Segment Start: DATA PROVIDED

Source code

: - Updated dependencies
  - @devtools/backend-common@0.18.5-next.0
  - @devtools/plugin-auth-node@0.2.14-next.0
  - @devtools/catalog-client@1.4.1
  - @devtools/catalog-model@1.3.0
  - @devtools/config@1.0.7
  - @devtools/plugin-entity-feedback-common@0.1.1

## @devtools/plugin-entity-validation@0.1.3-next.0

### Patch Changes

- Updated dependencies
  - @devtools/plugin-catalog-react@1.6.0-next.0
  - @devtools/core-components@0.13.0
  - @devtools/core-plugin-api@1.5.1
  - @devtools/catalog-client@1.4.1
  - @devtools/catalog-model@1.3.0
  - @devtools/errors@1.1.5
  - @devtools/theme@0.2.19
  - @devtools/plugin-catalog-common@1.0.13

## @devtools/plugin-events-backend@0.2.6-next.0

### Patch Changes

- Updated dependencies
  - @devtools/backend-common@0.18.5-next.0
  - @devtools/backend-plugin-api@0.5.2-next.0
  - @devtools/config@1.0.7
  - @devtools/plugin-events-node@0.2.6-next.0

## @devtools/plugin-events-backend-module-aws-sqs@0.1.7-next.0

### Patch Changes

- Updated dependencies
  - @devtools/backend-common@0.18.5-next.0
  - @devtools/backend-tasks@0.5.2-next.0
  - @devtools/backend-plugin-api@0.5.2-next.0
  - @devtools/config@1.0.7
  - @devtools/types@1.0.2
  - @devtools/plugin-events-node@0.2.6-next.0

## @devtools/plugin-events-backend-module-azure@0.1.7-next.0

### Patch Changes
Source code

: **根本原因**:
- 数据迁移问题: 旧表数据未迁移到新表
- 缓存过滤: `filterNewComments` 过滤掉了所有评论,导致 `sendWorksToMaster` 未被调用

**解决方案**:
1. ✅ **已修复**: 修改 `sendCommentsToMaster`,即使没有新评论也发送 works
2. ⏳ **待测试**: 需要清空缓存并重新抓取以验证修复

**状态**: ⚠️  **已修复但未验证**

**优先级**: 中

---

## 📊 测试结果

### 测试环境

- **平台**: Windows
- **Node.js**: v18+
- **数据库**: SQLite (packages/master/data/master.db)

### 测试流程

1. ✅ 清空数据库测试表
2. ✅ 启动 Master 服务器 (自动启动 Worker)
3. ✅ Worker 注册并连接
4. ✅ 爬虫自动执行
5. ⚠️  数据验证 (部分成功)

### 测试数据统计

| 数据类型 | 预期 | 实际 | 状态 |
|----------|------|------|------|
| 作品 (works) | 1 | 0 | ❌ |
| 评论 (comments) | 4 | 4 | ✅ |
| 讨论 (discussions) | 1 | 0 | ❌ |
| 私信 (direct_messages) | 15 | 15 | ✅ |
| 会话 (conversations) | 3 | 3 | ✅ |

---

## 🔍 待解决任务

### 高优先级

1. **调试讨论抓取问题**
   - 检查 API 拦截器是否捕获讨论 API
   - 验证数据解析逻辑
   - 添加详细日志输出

Segment End: DATA PROVIDED

Respond with the number of lines in the entries that include the string "Worker", and nothing besides.

2